I don’t think I’m much different from most people. When I get a good deal on a product or service, I usually brag about it.

I still talk about the 20 postcards I purchased in the Czech Republic in 1997 for 6 cents. A sports card store owner once sold me a Joe Montana career set for $5, including tax.

My favorite pizza chain sells pies half-price on Mondays. That’s when I buy. When I bought a $25 gift card, I received a free pizza. Then, I get points for future purchases online as well as credits for a free pizza via a punch card.

When I fill up with fuel, I look for the gas station that offers points for freebies. Many of my restaurant gift cards came from credit card rewards programs.

All of our family meals are eaten on the table we purchased from our local Habitat for Humanity for $25. We bought it on a half-off sale. All of the in-line skates that my three daughters own cost me less than $15. Our after-Thanksgiving shopping splurge was a 50-inch television. We paid $218.
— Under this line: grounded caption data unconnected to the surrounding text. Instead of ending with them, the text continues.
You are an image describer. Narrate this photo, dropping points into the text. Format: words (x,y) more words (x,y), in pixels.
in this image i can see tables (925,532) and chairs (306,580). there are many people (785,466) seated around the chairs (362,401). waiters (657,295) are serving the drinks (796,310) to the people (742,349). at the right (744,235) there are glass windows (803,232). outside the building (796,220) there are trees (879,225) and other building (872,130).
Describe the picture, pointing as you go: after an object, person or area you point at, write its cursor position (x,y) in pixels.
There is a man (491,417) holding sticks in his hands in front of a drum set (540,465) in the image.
In 2001, two Michigan gas stations near my home engaged in a price war. One of the stores lowered its per-gallon price to 89 cents. I held on to that $16 fill-up receipt for years.

In all of these exchanges, two parties voluntarily agreed on the exchange. No one forced either party to act a certain way. That’s the civil society at work, and it demonstrates the difference between freedom and force. Civil society is the opposite of political society. Mackinac Center Fiscal Policy Director Michael LaFaive explains the difference by saying, “A political society is a coercive one that requires countless mandates and regulations and rules to function while a civil society relies on peaceful, voluntary association in a free market economy.”
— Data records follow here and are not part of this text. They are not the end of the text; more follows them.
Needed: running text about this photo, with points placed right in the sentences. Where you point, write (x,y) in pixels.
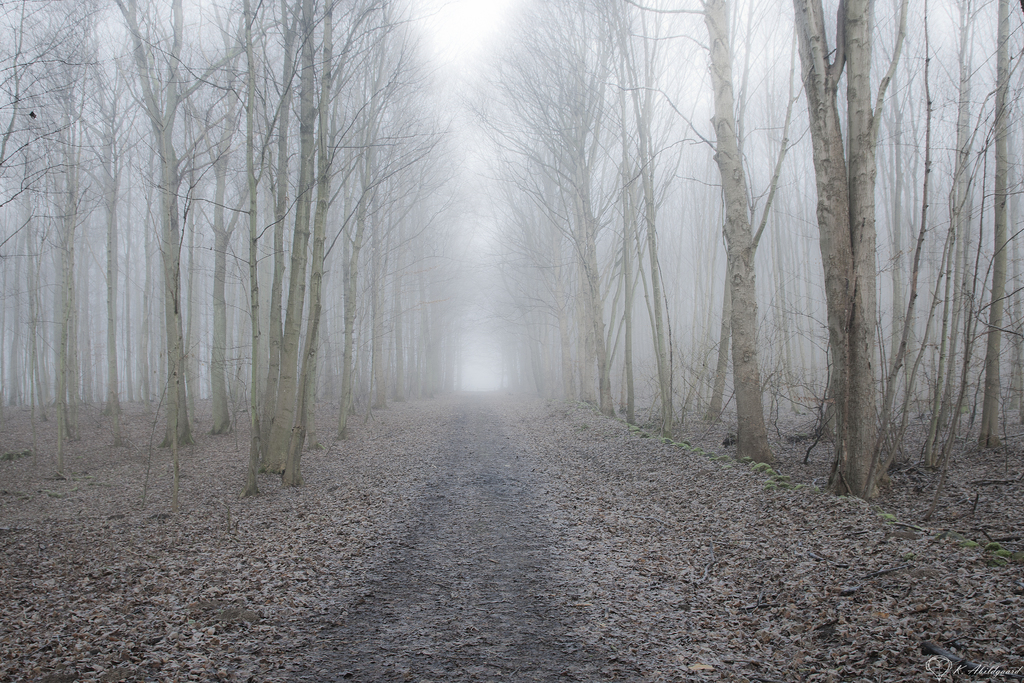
In this image we can see dried leaves (662,506) on the ground (489,496). There are bare trees (530,122). In the background (684,105) there is sky (502,150).
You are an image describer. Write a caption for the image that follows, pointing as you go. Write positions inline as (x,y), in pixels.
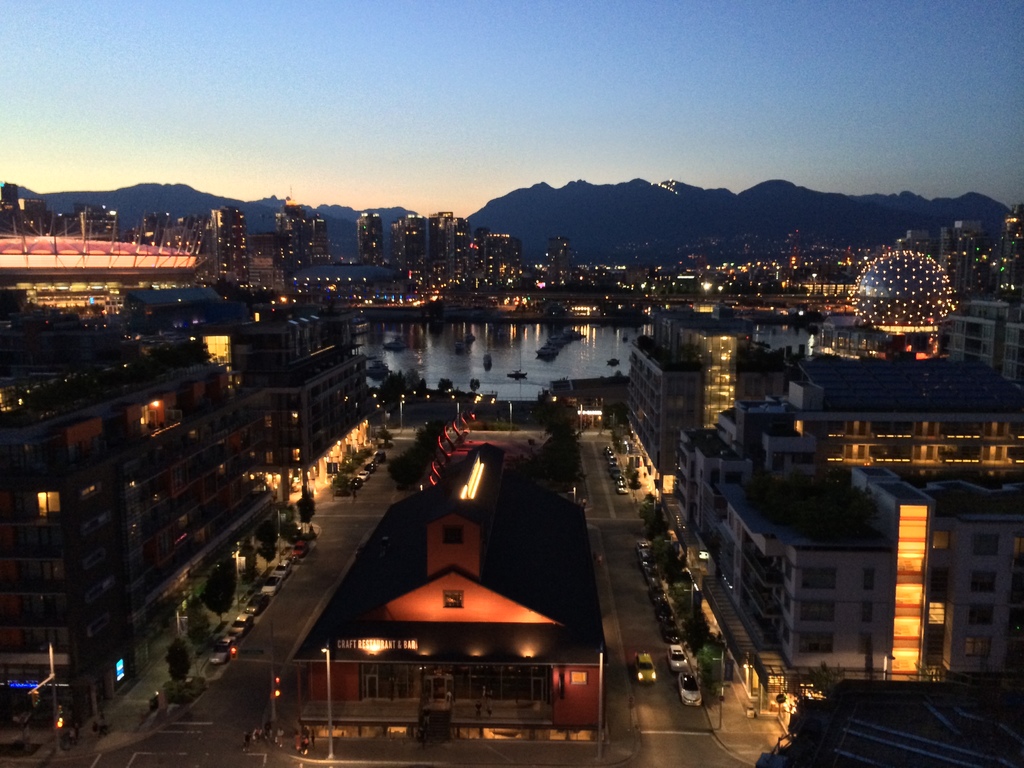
There are buildings (161,219), trees (651,512), water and light (653,493) in the foreground area of the image (459,405), there are mountains (645,228) and the sky (497,180) in the background (514,143).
While the intentions of most policies are noble, their consequences are often more harmful than beneficial. Consider the prevailing wage requirement. The intention is to increase the cost of work so that the people involved can make more money. But it artificially increases the cost of taxpayer-funded construction projects and prevents government from getting a better deal through competition. Tax dollars would purchase more goods and services for everyone in the state if Michigan’s prevailing wage were repealed.
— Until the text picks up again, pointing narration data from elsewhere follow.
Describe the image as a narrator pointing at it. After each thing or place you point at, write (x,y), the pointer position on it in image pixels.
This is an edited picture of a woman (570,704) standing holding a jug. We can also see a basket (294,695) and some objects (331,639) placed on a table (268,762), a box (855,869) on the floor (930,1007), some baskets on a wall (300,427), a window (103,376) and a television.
Policy Analyst Jarrett Skorup has written about price controls on cherries, to pick another example, and how the government keeps prices high by reducing how many cherries are available. Cherries are left to rot or are destroyed, all to control how many cherries are placed up for sale, and thus drive the price up.

This policy hurts all consumers, but it hits lower-income residents the most. A surplus of supply would normally drive the price down so that a struggling family could afford more food, but government control keeps the farmer and the buyer from making an exchange that would be mutually beneficial. Sometimes, the best thing that government can do to help the most people, especially the most vulnerable among us, is to do nothing.